The regulations comprised in the Employment of Children Act are in part of general application, in part dependent on by-laws made by the local authority, and approved by the Home Secretary. The local authority, for the enforcement of the Act and for the making of by-laws, is, in the case of London, exclusive of the City, for which the Common Council is the authority, the London County Council; in the case of a municipal borough with a population according to the census of 1901 of over 10,000, the Borough Council; in the case of any other urban district with a population of over 20,000, the District Council; in the case of the remainder of England and Wales, the County Council.[42]
These are the chief Acts through which are regulated the conditions of boy labour. Each in a more or less degree is concerned with prohibition, limitation of hours, and health regulations. It now remains to examine the extent of the protection provided.
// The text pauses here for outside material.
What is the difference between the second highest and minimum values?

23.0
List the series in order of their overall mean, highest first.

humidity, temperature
(a) Prohibition of Employment.
There is no law forbidding children below a certain age to work for wages. In default of local by-laws, it is still legal to employ children of any age, however young, in a large number of occupations. Prohibition takes the form of forbidding the employment of children in certain trades regarded as specially dangerous to health or demoralizing to character.
1. It is illegal to employ children or young persons “in the part of a factory or workshop in which there is carried on the process of silvering mirrors by the mercurial process or the process of making white lead.”[43] And the Secretary of State has power to extend this prohibition to other dangerous trades.[44]
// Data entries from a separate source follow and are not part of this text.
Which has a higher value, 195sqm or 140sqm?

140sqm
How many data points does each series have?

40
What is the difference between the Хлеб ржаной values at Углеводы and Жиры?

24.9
2. It is illegal to employ underground in any mine boys under the age of thirteen,[45] and no boy under the age of twelve may be employed above-ground in connection with any mine.[46]
3. A child may not be employed “in the part of a factory or workshop in which there is carried on any grinding in the metal trade, or the dipping of lucifer-matches.”[47]
4. A child under the age of eleven may not be employed in street-trading—i.e., in “the hawking of newspapers, matches, flowers, and other articles, playing, singing, or performing for profit, shoe-blacking, or any like occupation carried on in streets or public places.”[48]
5. In theatres and shows, children under seven may not be employed at all, and children under eleven can only be employed on a licence granted by a magistrate.[49]
Omitting ways of earning money, as by begging, which cannot properly be regarded as forms of employment, and ancient Acts, such as the Chimney Sweepers Act of 1840, which prohibited the apprenticing of children under the age of sixteen to the trade of the sweep, or the Agricultural Gangs Act, 1867, which forbade the employment of children under eight in an agricultural gang—Acts which have now little practical importance—the regulations outlined above comprise the whole of the regulations which prohibit throughout the country the employment of boys in certain forms of occupation. For any extension of prohibition we must look to the by-laws which may, but need not, be made by local authorities under the provisions of the Employment of Children Act.